The chapter is a deeply satisfying discussion by a critic fulfilling his high task of distinguishing the fine and the not-so-fine. Epstein shouldn’t assert, “I have never thought of myself as a critic,” not when he’s thus sharpened a reader’s taste. There is much to admire in Mailer and Co., but Epstein is right: the sex tarnishes the other stuff in their books. Time has, indeed, taken its toll on the novelists most praised in our country a half-century ago, which tells us something about the turn American culture took in the 1960s. That fatal decline raises a note of regret that amplifies in the later chapters of the book when Epstein ponders the future of the novel in an internet cosmos.

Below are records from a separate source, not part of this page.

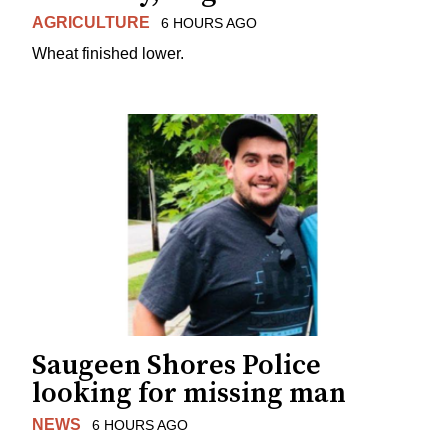
AGRICULTURE
6 HOURS AGO
Wheat finished lower.
Saugeen Shores Police
looking for missing man
NEWS
6 HOURS AGO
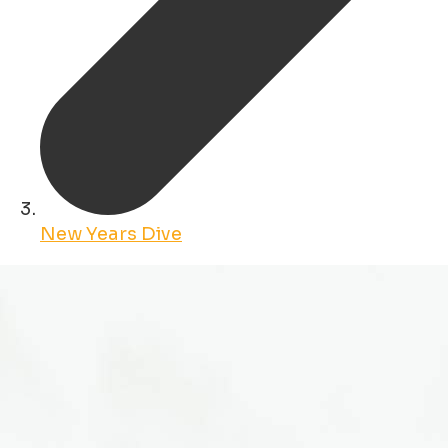
New Years Dive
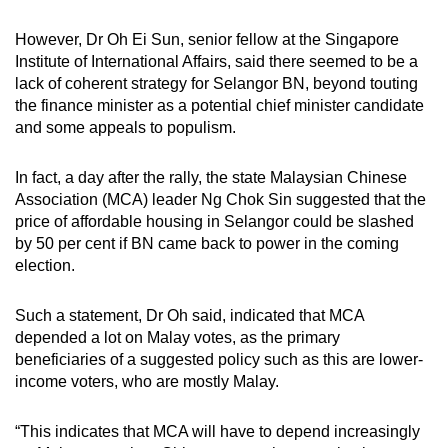
However, Dr Oh Ei Sun, senior fellow at the Singapore
Institute of International Affairs, said there seemed to be a
lack of coherent strategy for Selangor BN, beyond touting
the finance minister as a potential chief minister candidate
and some appeals to populism.
In fact, a day after the rally, the state Malaysian Chinese
Association (MCA) leader Ng Chok Sin suggested that the
price of affordable housing in Selangor could be slashed
by 50 per cent if BN came back to power in the coming
election.
Such a statement, Dr Oh said, indicated that MCA
depended a lot on Malay votes, as the primary
beneficiaries of a suggested policy such as this are lower-
income voters, who are mostly Malay.
“This indicates that MCA will have to depend increasingly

He wonders what becomes of a society of ever-fewer long-form novel readers. He asks if current attention spans are too Twitter-conditioned to handle these works that have meant so much to him. The novel has been the “paramount purveyor of education and entertainment over the past two centuries,” Epstein writes in his conclusion, and no possible replacements—not slick series such as Mad Men and The Wire, nor Substack, nor social media—possess the capacities of the old genre. Worst of all—perhaps the strongest reason for pessimism—is the fact that if young Americans don’t read novels, if they haven’t enjoyed Miss Betsey lighting into Murdstone or marveled at the shamelessness of Becky Sharp or felt the desperation of Kate Croy, they don’t know what they’re missing, and have no motivation to begin.